Pulse total-hemoglobinometer provides accurate noninvasive monitoring

Eisei Noiri, Naoki Kobayashi, Yoshiaki Takamura, Takehiko Iijima, Toshiyuki Takagi, Kent Doi, Akihide Nakao, Tokunori Yamamoto, Sunao Takeda, Toshiro Fujita
Critical Care Medicine 2005, 33 (12): 2831-5

OBJECTIVE: Rapid noninvasive measurement of total hemoglobin would be extremely useful for various clinical situations. This study determined the clinical accuracy and utility for a pulse total-hemoglobinometer using four wavelengths: 660 nm (reduced hemoglobin), 805 nm (isosbestic point), 940 nm (oxygenated hemoglobin), and 1300 nm (water density).

DESIGN: Clinical trial.

SETTING: University school of medicine.

PATIENTS: Patients were 122 individuals (age, 18-82 yrs; 49.4 +/- 16.0 yrs [mean +/- SD]), including 71 healthy volunteers, 24 patients undergoing surgery, and 27 patients undergoing hemodialysis.

INTERVENTIONS: The hemoglobinometer probe, which simultaneously indicated peripheral oxygen saturation, pulse rate, and hemoglobin, was placed on the fingertip similarly to a regular pulse oximeter.

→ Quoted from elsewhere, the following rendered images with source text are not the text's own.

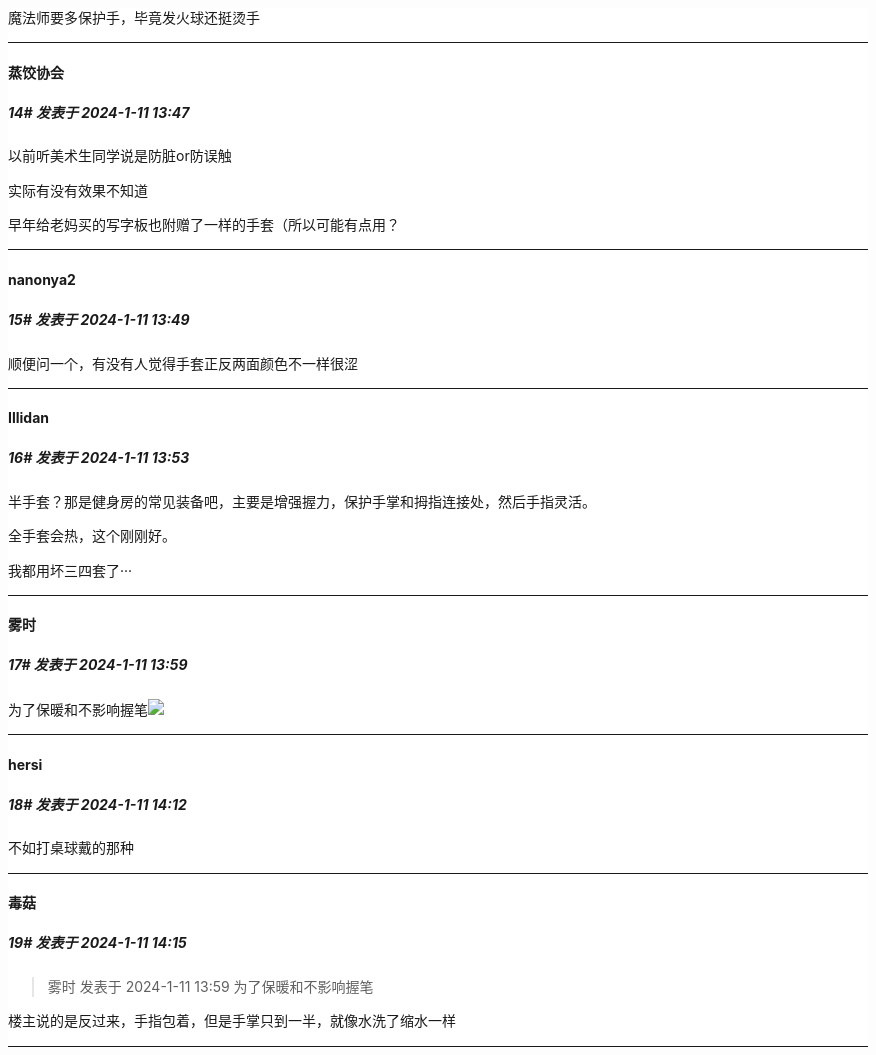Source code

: 魔法师要多保护手，毕竟发火球还挺烫手

*****

####  蒸饺协会  
##### 14#       发表于 2024-1-11 13:47

以前听美术生同学说是防脏or防误触

实际有没有效果不知道

早年给老妈买的写字板也附赠了一样的手套（所以可能有点用？

*****

####  nanonya2  
##### 15#       发表于 2024-1-11 13:49

顺便问一个，有没有人觉得手套正反两面颜色不一样很涩

*****

####  Illidan  
##### 16#       发表于 2024-1-11 13:53

半手套？那是健身房的常见装备吧，主要是增强握力，保护手掌和拇指连接处，然后手指灵活。

全手套会热，这个刚刚好。

我都用坏三四套了···

*****

####  雾时  
##### 17#       发表于 2024-1-11 13:59

为了保暖和不影响握笔<img src="https://static.saraba1st.com/image/smiley/face2017/009.gif" referrerpolicy="no-referrer">

*****

####  hersi  
##### 18#       发表于 2024-1-11 14:12

不如打桌球戴的那种

*****

####  毒菇  
##### 19#       发表于 2024-1-11 14:15

<blockquote>雾时 发表于 2024-1-11 13:59
为了保暖和不影响握笔</blockquote>
楼主说的是反过来，手指包着，但是手掌只到一半，就像水洗了缩水一样

*****
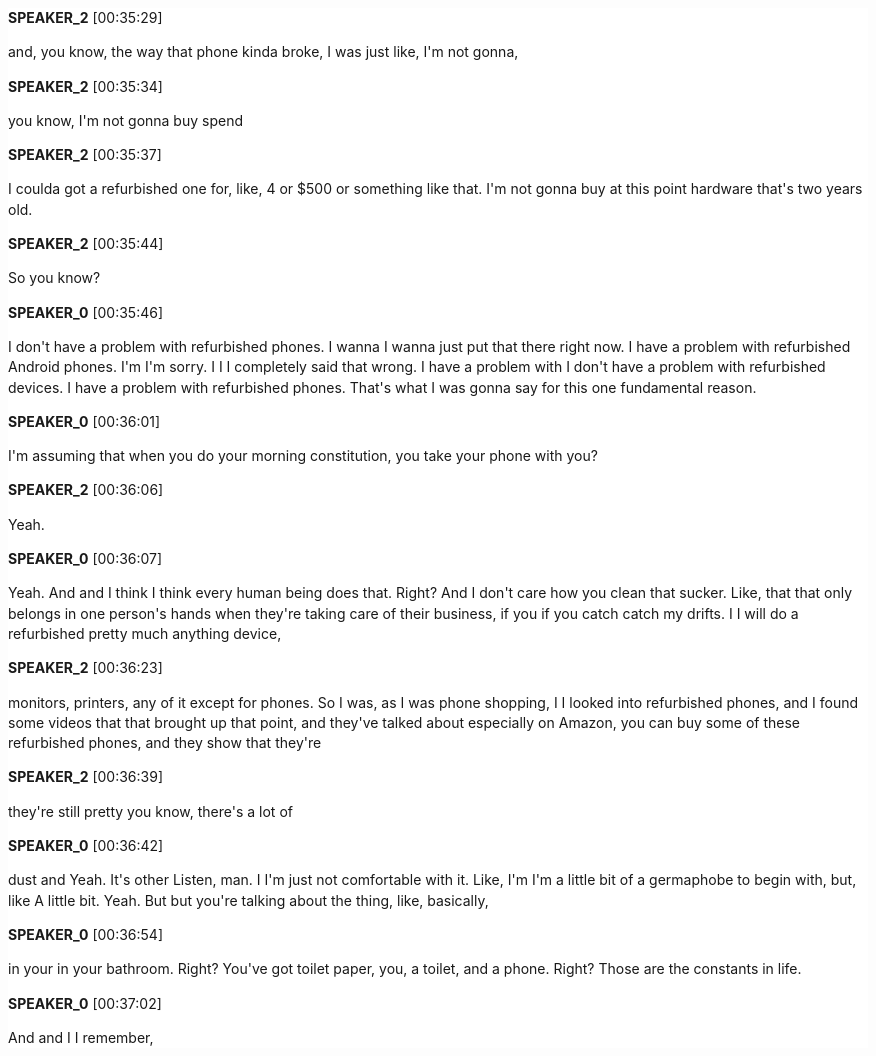 **SPEAKER_2** [00:35:29]

and, you know, the way that phone kinda broke, I was just like, I'm not gonna,

**SPEAKER_2** [00:35:34]

you know, I'm not gonna buy spend

**SPEAKER_2** [00:35:37]

I coulda got a refurbished one for, like, 4 or $500 or something like that. I'm not gonna buy at this point hardware that's two years old.

**SPEAKER_2** [00:35:44]

So you know?

**SPEAKER_0** [00:35:46]

I don't have a problem with refurbished phones. I wanna I wanna just put that there right now. I have a problem with refurbished Android phones. I'm I'm sorry. I I I completely said that wrong. I have a problem with I don't have a problem with refurbished devices. I have a problem with refurbished phones. That's what I was gonna say for this one fundamental reason.

**SPEAKER_0** [00:36:01]

I'm assuming that when you do your morning constitution, you take your phone with you?

**SPEAKER_2** [00:36:06]

Yeah.

**SPEAKER_0** [00:36:07]

Yeah. And and I think I think every human being does that. Right? And I don't care how you clean that sucker. Like, that that only belongs in one person's hands when they're taking care of their business, if you if you catch catch my drifts. I I will do a refurbished pretty much anything device,

**SPEAKER_2** [00:36:23]

monitors, printers, any of it except for phones. So I was, as I was phone shopping, I I looked into refurbished phones, and I found some videos that that brought up that point, and they've talked about especially on Amazon, you can buy some of these refurbished phones, and they show that they're

**SPEAKER_2** [00:36:39]

they're still pretty you know, there's a lot of

**SPEAKER_0** [00:36:42]

dust and Yeah. It's other Listen, man. I I'm just not comfortable with it. Like, I'm I'm a little bit of a germaphobe to begin with, but, like A little bit. Yeah. But but you're talking about the thing, like, basically,

**SPEAKER_0** [00:36:54]

in your in your bathroom. Right? You've got toilet paper, you, a toilet, and a phone. Right? Those are the constants in life.

**SPEAKER_0** [00:37:02]

And and I I remember,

The hemoglobin values were compared with those obtained by the co-oximeter or the sodium lauryl sulfate-methemoglobin method. Those hemoglobin values were assigned to either the training set or the validation set for statistical evaluation.

MEASUREMENTS AND MAIN RESULTS: Multiple regression analysis including the ratio of the pulsatile optical density (phi(ij)) derived from the four wavelengths and other factors demonstrated that the mean value of the normalized pulse wave obtained from the photodiode at 805 nm (DC805) and the ratios of DC940 and DC1300 (DC940/DC1300) were the pivotal factors in the hemoglobinometer's increased accuracy in the clinically useful range. The coefficient of determination between both methods was r2 = .81 (p < .0001) in the training set and r2 = .75 (p < .0001) in the validation set. When the cutoff value of anemia was set at 10 g/dL, and anemia was defined as <10 g/dL, the respective sensitivity and specificity of hemoglobinometer values to detect anemia in intraoperative patients were 84.3% and 84.6% (n = 20).

CONCLUSIONS: The data demonstrated the necessity for consideration of light scattering in red blood cells for pulse-spectrophotometric hemoglobin measurement. This was accomplished with additional factors, such as DC805 and DC940/DC1300. With these improvements, the pulse hemoglobinometer provided noninvasive, clinically acceptable measurement of hemoglobin. The pulse hemoglobinometer is a versatile tool that might be useful for routine health checkups of neonates and young children, intraoperative monitoring of bleeding, and emergency care.